One of the most intriguing claims Estes makes is that Our History is the Future will rescue Indigenous history from the parochial confines of US History. “Indigenous history is not a narrow subfield of US history…Rather, Indigenous peoples are central subjects of modern world history” (21), he writes. Estes pursues this line of argumentation most effectively in chapter six on internationalism. But, in positioning Indigenous resistance within a more global framework, Estes makes some questionable statements along the way. For instance, he suggests that the Holocaust was a relatively contained historical event with a clear beginning, middle, and end, compared to the continued practice of settler colonialism with its “wholesale destruction of nonhuman relations” (90). It’s not the continuing nature of settler colonialism that is controversial here but rather the suggestion that anti-Semitism hasn’t been a structuring force in European societies for over a thousand years. Similarly, when discussing the Treaty Council’s 1977 tour of Eastern bloc countries, Estes quotes without commentary or context, Sherry Means saying, “In contrast to the United States’ treatment of Indigenous peoples, ‘these countries believe strongly in human right,’ she reported” (234-35). This is a staggering statement given the widespread and recent use of gulags by the Soviets at the time. Finally, there are occasional errors of fact such as when Estes suggests that the Federal Indian policy known as the Peace Policy was in place in the 1850s (100). These are just a few examples among many. Taken alone, each is excusable. Considered as a whole, they represent a rushed or even lackadaisical approach to historical evidence and analysis. But then, again, Estes has a response to this line of criticism. As he states in his acknowledgments, “Any and all mistakes contained therein are also not solely my responsibility. That is pure bourgeois individualism” (259).

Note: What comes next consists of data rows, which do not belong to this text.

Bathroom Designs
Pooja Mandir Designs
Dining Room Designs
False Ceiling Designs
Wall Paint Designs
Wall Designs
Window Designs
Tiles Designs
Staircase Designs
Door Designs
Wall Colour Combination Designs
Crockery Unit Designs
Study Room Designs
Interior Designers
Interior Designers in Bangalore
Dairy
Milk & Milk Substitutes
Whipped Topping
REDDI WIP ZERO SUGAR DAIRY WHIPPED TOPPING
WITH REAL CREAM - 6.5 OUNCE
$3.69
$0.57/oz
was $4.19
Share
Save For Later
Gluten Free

Our History is the Future is a powerful text, and many readers who are already convinced of the author’s conclusions will find much to agree with. It also may help some readers better articulate their support for Indigenous sovereignty. In particular, Estes offers scholars of Indigenous history some important interventions, especially around relationality, embodied ways of sharing and creating knowledge, and, most importantly, Indigenous futurity. These are the scholarly and intellectual strengths of the book. But, as a text largely written for a more general audience, this reviewer wishes the author had spent more time trying to convince the unconvinced and educate the uneducated. Such a strategy might have made the text more appropriate for undergraduate classroom use or could have widened the reception and engagement with the book’s central arguments by a general audience. That is not the tack Estes has taken here, and the result is a book that will change few minds about the importance of respecting Indigenous sovereignty. I guess we’ll have to wait for a slower, more careful, and more considered history of this important movement and its antecedents. After all, Estes claims he wrote this book in four weeks, while sitting on a couch (260). It shows.